_PROVIDED PASSAGE_
Tag: FDA research misconduct reporting

  • Scottish Funding Council Research Integrity Policy: What Changes From September 2026

    The Scottish Funding Council Research Integrity Policy takes effect on 1 September 2026 and applies to every Scottish higher education institution that receives SFC research and innovation funding. Its central change is a new, mandatory duty for institutions to report the outcomes of formal research misconduct investigations to SFC within one month of conclusion — a reporting relationship that did not exist under the Concordat to Support Research Integrity alone.

    Research integrity, as SFC adopts the definition from the Concordat, exists “when research is carried out according to the principles of the Concordat, and in a way that is trustworthy, ethical, and responsible.” The policy, published on 26 May 2026 by SFC’s Investment and Research Directorate, sets out what Scottish universities and SFC-funded individuals must do differently, and what SFC itself commits to doing when misconduct is proven.

    What does the policy require of Scottish universities?

    The policy applies to Scottish higher education institutions receiving research and innovation funding from SFC, and to research activities directly funded by SFC. It sets out general responsibilities drawn from the Concordat to Support Research Integrity, of which SFC is a signatory, and adds SFC-specific misconduct-reporting requirements that institutions must meet from 1 September 2026.

    Institutions must maintain transparent, robust and fair research-integrity policies, publish a governing-body-approved annual statement, and make named senior research-integrity contacts publicly available. Universities receiving SFC’s core research grants already link to that annual statement via their Research Assurance and Accountability (RAA) return; the new policy layers a live, case-by-case reporting duty on top.

_DATA TO EXAMINE_

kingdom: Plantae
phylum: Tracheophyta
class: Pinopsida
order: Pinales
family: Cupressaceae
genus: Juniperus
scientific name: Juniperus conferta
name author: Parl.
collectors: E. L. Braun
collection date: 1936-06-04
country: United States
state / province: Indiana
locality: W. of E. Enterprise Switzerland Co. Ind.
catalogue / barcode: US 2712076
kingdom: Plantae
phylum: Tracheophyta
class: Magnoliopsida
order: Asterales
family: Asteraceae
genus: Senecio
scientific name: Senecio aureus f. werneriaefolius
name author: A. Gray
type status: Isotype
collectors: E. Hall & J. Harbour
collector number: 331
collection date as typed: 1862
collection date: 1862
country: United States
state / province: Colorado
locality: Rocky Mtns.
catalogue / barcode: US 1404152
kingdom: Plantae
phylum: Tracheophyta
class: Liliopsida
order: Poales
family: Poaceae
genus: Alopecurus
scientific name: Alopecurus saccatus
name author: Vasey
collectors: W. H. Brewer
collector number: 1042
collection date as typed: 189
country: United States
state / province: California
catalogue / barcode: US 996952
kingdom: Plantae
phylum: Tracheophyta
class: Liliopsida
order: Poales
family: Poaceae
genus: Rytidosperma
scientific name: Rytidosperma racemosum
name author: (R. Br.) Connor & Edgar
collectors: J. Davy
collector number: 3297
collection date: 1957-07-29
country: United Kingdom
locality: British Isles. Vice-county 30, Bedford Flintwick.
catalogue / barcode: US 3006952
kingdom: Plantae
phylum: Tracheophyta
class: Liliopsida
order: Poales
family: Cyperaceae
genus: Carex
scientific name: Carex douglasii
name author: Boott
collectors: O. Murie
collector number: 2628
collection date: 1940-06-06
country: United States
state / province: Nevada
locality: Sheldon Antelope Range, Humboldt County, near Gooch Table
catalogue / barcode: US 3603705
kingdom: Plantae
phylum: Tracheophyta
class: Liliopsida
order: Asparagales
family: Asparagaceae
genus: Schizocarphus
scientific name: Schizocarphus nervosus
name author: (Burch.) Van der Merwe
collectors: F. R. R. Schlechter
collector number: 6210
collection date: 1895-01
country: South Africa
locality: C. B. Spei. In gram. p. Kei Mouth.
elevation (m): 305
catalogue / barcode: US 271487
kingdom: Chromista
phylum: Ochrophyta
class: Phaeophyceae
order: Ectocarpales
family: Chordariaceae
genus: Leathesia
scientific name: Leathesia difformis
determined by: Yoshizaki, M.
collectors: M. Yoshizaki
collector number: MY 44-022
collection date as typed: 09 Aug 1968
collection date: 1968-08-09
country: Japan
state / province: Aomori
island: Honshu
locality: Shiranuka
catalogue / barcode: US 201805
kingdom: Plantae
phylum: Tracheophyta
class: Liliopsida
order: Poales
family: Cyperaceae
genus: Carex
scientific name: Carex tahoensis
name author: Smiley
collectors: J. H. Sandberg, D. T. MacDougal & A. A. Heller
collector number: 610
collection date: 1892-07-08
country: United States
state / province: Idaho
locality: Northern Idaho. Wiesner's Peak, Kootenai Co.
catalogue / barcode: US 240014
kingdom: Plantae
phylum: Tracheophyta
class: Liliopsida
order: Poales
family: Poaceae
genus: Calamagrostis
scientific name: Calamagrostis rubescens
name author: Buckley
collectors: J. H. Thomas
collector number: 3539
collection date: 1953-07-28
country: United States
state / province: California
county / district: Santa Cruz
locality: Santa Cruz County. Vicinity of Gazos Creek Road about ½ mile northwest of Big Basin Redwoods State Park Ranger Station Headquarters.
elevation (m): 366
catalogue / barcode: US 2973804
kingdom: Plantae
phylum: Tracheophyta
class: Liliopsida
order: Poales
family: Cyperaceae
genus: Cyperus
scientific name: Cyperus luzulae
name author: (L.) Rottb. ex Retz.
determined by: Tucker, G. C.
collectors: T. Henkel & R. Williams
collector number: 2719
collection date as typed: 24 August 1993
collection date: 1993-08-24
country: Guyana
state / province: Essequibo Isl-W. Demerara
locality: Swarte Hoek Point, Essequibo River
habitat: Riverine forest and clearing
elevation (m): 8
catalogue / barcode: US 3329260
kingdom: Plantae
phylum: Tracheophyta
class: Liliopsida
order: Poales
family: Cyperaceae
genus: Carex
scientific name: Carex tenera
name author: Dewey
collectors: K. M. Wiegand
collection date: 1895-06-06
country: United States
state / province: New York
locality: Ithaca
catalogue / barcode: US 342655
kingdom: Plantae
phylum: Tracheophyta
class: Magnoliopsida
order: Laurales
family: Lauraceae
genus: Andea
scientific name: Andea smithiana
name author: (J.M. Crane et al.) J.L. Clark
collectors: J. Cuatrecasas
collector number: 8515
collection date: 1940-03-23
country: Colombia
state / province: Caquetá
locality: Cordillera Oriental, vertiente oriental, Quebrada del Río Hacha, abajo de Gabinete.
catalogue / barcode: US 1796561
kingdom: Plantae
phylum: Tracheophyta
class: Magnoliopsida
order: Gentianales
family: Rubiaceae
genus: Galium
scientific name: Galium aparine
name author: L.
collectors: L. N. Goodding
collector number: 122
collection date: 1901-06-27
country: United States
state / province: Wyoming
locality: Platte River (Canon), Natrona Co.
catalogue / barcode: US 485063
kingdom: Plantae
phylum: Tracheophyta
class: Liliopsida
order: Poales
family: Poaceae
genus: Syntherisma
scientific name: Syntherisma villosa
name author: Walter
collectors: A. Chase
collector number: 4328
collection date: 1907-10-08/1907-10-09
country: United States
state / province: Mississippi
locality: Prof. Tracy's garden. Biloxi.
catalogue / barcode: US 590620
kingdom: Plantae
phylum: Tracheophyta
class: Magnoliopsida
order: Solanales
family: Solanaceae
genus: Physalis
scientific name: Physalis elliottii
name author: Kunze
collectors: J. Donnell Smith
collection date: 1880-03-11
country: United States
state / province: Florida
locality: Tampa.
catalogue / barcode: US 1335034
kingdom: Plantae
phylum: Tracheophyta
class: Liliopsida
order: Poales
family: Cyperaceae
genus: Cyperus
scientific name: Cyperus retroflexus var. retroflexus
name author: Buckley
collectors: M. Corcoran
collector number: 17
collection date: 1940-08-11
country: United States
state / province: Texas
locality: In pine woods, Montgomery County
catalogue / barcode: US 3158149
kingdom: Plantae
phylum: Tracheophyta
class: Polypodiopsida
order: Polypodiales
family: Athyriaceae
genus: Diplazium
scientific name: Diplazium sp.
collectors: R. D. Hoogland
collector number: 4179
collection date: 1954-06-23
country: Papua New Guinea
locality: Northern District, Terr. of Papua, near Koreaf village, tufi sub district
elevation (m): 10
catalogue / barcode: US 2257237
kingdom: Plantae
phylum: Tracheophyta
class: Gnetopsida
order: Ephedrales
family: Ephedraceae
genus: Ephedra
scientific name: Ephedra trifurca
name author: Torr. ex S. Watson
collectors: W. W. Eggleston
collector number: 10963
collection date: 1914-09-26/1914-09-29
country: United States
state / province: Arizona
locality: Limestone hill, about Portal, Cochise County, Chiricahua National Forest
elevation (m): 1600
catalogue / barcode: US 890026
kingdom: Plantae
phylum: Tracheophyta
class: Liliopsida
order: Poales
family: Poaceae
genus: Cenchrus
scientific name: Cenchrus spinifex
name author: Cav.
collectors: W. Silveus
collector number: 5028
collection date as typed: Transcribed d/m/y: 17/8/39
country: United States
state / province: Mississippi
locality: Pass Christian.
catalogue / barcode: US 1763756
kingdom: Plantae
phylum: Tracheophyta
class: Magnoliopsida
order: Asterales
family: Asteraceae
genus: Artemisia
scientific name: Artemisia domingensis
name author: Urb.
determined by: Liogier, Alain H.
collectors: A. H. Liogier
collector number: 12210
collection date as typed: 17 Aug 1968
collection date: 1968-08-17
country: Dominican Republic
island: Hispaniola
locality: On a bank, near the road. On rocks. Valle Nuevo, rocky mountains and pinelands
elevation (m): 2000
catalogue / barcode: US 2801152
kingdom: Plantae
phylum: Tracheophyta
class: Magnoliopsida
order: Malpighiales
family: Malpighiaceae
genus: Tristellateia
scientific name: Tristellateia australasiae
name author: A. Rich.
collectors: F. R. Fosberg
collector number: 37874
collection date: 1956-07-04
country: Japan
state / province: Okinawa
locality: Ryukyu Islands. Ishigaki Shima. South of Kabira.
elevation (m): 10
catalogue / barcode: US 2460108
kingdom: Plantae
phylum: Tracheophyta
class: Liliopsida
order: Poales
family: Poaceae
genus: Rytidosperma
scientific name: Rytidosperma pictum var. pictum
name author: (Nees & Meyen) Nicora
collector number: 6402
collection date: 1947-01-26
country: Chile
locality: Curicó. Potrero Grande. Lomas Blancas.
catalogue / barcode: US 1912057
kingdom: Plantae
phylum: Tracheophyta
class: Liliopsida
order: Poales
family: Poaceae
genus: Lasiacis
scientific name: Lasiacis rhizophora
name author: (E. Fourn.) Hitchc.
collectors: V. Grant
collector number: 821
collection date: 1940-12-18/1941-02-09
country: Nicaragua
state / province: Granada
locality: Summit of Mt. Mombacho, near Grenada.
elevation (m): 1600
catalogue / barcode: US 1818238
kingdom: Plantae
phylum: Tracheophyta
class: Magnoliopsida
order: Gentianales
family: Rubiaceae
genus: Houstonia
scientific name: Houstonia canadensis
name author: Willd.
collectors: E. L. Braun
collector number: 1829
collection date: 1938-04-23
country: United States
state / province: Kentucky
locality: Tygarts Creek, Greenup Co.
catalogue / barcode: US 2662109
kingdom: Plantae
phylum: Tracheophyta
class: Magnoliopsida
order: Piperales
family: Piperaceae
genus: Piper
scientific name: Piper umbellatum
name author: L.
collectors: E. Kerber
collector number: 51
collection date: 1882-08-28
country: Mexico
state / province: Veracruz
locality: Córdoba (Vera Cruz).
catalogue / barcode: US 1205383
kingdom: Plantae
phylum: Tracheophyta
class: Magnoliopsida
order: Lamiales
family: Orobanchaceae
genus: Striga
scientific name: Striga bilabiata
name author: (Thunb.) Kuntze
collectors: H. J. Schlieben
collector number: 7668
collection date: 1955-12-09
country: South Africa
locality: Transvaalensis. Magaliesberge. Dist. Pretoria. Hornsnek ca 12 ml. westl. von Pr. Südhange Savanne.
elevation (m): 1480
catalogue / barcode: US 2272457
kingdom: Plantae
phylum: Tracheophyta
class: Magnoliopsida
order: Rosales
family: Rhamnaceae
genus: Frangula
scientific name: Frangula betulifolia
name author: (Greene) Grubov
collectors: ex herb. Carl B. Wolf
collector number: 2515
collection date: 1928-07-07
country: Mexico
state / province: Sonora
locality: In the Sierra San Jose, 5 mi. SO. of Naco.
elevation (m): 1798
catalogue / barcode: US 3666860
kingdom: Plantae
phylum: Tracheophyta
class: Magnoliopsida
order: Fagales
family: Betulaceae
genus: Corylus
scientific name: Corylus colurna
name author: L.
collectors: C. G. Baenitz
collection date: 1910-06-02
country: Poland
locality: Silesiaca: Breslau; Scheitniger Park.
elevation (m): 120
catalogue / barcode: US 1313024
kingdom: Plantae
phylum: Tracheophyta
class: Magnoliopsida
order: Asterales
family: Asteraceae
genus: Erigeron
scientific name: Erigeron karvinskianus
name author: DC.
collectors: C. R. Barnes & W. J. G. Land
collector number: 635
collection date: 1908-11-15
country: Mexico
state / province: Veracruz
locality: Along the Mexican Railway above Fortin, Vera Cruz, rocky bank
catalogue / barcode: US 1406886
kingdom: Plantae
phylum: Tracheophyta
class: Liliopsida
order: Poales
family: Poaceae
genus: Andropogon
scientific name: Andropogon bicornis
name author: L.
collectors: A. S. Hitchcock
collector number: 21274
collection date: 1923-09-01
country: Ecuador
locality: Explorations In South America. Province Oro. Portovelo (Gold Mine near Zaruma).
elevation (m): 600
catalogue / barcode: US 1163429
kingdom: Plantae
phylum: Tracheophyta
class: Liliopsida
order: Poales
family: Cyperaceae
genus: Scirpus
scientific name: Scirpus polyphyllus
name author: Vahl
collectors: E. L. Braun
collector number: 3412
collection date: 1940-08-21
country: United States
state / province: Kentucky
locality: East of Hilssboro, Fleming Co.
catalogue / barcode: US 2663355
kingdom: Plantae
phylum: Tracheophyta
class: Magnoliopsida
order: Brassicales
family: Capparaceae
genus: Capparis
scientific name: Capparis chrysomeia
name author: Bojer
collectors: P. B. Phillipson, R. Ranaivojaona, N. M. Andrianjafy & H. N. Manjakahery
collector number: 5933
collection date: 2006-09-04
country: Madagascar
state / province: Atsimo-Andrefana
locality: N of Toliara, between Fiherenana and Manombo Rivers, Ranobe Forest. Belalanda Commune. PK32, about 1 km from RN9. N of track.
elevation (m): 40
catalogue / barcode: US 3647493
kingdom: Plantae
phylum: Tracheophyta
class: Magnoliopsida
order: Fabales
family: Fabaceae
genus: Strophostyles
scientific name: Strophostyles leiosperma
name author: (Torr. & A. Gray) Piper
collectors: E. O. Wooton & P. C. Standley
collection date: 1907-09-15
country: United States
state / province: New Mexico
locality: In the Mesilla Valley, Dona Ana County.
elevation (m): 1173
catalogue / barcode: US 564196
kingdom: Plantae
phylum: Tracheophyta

_WHAT THIS TASK INVOLVES_
Do these statements agree with the article on the Scottish Funding Council Research Integrity Policy? Answer yes or no for each, quoting the words of the article that decide it.
1. The policy takes effect on 1 September 2026.
2. Institutions must report the outcomes of formal research misconduct investigations to SFC within three months of conclusion.
3. SFC is a signatory to the Concordat to Support Research Integrity.

_RESULT FOR THIS EXERCISE_
1. Yes: "takes effect on 1 September 2026"
2. No: "within one month of conclusion"
3. Yes: "of which SFC is a signatory"